After tapas in town (cheap, cheerful and delicious), a late flight home, also delayed. I crawl into bed around 1:30.
I didn’t get to bed until 1:30 this morning, you know!”, I chirp merrily to anyone in earshot. I suspect that you’re beginning to get the measure of me.
The day passes in a blur of frantic keyboard pounding; after two days in Spain, I have been neglecting the Swiss, and so must catch up.
In the early evening, we drive out to our “country pile” in Derbyshire, via The Gate at Brassington (our favourite pub for miles around). Supper, log fire, telly, wine, bliss.

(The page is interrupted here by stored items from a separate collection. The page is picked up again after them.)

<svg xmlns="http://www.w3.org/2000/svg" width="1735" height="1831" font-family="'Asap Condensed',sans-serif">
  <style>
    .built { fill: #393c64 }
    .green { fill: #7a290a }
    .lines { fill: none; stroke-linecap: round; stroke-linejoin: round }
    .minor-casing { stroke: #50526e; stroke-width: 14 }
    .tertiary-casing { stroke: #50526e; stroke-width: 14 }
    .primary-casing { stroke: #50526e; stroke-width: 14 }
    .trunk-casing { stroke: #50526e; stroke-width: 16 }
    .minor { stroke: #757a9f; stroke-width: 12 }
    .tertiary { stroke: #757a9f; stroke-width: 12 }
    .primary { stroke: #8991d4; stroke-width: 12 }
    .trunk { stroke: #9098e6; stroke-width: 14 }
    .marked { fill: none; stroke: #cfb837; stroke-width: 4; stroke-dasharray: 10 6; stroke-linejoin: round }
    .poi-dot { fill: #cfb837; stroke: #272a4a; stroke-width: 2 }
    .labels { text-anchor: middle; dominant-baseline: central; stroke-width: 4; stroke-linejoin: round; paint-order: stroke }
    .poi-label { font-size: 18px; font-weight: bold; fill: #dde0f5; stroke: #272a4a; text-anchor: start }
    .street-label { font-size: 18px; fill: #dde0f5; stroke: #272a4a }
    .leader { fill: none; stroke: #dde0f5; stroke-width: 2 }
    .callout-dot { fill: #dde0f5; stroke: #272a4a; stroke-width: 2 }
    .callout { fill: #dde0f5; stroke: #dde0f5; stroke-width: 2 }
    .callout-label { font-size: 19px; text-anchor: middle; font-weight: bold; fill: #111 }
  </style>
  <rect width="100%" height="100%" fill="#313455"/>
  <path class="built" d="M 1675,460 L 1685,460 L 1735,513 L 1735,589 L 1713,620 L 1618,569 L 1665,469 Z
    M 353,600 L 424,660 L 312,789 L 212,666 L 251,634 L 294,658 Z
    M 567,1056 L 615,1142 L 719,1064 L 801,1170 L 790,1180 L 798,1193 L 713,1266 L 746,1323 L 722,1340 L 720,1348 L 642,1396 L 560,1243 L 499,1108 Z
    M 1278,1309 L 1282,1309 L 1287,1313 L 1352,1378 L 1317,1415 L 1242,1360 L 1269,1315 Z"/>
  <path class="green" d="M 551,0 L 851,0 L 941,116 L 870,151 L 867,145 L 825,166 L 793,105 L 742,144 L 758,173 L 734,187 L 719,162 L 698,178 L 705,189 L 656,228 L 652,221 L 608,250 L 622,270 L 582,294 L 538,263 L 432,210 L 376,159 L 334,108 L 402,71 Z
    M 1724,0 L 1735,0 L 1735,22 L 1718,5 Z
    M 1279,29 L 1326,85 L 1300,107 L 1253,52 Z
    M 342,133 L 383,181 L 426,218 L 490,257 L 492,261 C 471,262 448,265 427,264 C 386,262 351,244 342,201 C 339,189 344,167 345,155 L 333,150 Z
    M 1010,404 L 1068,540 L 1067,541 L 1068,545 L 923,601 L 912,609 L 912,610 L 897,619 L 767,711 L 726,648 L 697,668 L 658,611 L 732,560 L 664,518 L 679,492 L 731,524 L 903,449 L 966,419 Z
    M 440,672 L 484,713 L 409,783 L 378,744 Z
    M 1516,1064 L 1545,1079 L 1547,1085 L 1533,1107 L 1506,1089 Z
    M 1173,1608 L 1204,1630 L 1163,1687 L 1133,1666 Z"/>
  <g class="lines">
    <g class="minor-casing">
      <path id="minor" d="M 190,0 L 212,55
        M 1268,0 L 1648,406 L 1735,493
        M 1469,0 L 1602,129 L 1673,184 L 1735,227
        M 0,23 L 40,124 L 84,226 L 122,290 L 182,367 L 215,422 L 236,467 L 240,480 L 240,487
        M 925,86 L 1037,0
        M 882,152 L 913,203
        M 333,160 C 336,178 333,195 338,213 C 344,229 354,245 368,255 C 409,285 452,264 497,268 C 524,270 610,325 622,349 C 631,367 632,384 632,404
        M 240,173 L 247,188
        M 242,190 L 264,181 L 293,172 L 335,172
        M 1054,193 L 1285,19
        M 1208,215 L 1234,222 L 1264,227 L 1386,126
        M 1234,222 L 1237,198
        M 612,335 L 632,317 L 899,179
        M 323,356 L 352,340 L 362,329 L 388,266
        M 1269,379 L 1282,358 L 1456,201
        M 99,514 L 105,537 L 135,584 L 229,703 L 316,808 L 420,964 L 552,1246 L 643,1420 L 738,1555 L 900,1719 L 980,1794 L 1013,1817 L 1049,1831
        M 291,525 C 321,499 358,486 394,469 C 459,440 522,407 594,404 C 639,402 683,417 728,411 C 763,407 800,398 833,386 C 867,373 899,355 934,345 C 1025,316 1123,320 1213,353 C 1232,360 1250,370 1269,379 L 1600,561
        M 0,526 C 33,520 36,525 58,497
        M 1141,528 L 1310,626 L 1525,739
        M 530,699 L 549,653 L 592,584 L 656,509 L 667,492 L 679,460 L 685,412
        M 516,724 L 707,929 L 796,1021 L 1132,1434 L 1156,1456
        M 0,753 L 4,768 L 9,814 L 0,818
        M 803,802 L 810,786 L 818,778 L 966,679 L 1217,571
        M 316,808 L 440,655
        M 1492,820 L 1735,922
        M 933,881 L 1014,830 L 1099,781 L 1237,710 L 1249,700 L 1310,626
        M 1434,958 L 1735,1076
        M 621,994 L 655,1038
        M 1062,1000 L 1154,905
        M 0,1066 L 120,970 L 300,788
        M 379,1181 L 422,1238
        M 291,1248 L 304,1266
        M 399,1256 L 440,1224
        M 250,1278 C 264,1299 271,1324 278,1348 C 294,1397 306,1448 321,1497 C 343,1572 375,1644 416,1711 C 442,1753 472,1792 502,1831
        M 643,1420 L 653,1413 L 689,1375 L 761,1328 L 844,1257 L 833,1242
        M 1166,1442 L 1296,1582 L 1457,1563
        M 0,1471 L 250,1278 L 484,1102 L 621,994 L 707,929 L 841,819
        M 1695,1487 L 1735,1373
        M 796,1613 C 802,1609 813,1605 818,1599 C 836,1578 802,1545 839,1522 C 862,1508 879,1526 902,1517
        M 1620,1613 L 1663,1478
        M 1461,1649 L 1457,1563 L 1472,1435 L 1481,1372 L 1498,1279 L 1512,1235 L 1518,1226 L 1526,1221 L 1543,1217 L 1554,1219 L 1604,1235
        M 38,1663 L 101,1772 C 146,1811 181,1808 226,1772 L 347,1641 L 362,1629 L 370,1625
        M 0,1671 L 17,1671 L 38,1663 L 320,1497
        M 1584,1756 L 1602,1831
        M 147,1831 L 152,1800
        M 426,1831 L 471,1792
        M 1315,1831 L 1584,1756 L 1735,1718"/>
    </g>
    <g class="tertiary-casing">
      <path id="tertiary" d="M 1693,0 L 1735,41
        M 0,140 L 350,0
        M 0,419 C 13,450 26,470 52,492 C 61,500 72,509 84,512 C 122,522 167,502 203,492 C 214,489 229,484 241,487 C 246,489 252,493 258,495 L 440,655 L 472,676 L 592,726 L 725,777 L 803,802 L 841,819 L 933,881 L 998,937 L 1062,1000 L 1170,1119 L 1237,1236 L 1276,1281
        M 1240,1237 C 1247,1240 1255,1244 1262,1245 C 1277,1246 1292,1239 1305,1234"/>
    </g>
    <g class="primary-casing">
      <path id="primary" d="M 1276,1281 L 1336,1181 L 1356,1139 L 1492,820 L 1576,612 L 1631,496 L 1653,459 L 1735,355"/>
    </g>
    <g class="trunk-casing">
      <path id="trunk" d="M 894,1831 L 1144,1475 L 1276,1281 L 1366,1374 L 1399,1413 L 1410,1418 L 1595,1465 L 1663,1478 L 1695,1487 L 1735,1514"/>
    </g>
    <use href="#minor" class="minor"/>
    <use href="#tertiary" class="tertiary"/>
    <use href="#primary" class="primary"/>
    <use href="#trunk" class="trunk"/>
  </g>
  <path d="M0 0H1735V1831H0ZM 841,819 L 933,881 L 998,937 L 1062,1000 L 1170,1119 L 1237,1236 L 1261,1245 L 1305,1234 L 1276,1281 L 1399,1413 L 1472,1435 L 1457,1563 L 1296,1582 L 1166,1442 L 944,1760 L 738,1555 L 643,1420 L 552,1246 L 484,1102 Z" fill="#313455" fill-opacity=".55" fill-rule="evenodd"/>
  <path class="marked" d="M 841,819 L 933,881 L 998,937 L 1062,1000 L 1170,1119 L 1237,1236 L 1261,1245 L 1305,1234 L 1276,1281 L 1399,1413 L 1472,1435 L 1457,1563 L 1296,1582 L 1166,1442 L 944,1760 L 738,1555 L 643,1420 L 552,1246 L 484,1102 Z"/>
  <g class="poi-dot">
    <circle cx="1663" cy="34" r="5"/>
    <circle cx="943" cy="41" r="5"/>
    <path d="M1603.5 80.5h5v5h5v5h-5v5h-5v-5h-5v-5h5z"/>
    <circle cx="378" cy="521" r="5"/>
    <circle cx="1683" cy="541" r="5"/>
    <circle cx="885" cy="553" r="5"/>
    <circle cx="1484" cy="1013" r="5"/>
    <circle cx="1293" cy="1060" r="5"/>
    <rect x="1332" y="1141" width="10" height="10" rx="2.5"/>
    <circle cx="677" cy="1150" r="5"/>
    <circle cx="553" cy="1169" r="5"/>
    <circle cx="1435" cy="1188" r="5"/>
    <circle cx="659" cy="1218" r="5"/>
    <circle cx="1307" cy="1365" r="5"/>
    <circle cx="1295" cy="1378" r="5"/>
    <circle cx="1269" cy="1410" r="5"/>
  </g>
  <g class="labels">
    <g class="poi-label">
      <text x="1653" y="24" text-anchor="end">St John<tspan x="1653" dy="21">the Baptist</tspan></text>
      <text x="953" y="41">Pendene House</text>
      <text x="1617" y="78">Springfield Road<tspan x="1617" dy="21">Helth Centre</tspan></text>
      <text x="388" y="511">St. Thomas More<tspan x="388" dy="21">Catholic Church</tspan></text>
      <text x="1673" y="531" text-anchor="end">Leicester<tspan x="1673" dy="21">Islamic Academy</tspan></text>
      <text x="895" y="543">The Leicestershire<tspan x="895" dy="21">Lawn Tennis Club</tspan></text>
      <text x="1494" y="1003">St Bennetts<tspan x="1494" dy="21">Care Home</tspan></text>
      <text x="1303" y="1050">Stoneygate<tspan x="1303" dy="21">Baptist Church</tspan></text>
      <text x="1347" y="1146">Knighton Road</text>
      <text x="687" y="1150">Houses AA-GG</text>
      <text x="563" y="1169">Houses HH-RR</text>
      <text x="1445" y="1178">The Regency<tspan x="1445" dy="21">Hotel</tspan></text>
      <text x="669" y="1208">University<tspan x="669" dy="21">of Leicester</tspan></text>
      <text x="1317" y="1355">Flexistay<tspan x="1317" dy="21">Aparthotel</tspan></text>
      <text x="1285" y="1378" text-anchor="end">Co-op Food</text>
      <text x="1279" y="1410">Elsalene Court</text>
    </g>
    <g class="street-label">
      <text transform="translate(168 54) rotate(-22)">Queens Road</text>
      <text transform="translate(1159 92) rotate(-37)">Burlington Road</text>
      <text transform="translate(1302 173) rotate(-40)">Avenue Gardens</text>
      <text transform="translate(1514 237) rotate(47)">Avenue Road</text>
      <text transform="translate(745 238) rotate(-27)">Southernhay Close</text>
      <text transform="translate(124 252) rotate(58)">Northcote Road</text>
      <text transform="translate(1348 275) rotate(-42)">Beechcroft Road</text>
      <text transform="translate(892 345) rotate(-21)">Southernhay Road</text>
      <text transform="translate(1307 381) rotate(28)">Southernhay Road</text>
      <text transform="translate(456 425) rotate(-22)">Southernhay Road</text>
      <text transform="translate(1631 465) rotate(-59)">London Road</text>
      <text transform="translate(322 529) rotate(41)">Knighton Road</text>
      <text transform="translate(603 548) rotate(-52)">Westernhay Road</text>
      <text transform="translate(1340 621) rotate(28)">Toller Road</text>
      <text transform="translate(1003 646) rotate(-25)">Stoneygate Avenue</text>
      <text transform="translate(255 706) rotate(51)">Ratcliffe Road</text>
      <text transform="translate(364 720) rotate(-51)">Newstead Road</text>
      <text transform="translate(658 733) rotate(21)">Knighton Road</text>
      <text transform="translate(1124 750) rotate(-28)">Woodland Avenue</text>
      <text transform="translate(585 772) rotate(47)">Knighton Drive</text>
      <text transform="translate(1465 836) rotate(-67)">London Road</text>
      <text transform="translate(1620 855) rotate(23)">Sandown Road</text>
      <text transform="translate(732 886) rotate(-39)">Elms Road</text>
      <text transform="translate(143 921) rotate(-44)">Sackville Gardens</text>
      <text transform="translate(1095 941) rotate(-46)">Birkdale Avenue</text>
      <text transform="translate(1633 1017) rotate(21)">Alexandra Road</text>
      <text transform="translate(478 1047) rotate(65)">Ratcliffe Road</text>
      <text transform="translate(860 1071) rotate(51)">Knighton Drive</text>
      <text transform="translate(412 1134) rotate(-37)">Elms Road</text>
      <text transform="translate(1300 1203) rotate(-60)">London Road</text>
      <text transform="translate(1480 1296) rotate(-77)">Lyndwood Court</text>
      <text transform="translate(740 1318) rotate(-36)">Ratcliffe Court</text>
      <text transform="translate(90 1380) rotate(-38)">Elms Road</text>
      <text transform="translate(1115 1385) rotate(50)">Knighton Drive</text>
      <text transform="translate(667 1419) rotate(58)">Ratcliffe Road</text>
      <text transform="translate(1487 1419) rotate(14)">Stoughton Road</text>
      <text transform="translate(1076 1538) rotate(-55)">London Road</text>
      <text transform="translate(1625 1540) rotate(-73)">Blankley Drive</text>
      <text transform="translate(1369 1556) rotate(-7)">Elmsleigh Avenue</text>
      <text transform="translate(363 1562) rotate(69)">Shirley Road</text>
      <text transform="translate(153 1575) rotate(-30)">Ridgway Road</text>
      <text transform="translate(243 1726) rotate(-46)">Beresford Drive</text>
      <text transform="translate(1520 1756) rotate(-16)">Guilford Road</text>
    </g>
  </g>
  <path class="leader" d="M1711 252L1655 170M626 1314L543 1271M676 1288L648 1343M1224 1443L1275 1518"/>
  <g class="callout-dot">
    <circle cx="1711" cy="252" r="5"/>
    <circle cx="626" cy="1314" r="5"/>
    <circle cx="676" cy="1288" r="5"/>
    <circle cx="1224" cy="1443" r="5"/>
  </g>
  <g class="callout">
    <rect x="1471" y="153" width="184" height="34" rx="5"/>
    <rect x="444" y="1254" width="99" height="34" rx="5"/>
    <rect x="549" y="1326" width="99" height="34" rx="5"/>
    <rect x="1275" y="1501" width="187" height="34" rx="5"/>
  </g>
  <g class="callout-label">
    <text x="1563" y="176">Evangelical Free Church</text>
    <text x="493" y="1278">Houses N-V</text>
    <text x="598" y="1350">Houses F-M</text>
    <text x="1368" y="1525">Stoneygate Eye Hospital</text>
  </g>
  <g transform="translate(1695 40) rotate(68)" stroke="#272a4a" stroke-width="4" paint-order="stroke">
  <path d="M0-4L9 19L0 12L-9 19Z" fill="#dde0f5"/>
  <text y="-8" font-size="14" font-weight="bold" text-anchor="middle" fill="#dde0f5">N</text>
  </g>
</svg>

More frantic keyboard pounding – but for a rather different purpose this time. I’m on the judging panel for The Bloggies (www.bloggies.com), which are a set of annual awards given to the best weblogs from around the world. I’m helping to judge ten categories, including Best Photography and Most Humorous. With around two dozen finalists in each category, sifting through the sites is an enormous task, but I try to maintain an objective view of each site’s particular merits, regardless of my own personal preferences (a particularly tough job when it comes to the Best Political category).
By tea-time, I am almost forcibly removed from my laptop and bundled into the car – it’s time for another visit to relatives, and time to banish computers from my thoughts for the rest of the weekend.
(Guess which section got sub-edited out? Clearly, the Nottingham business community is not yet ready for my pants. Would it have have helped if I’d mentioned they were Calvin Klein?)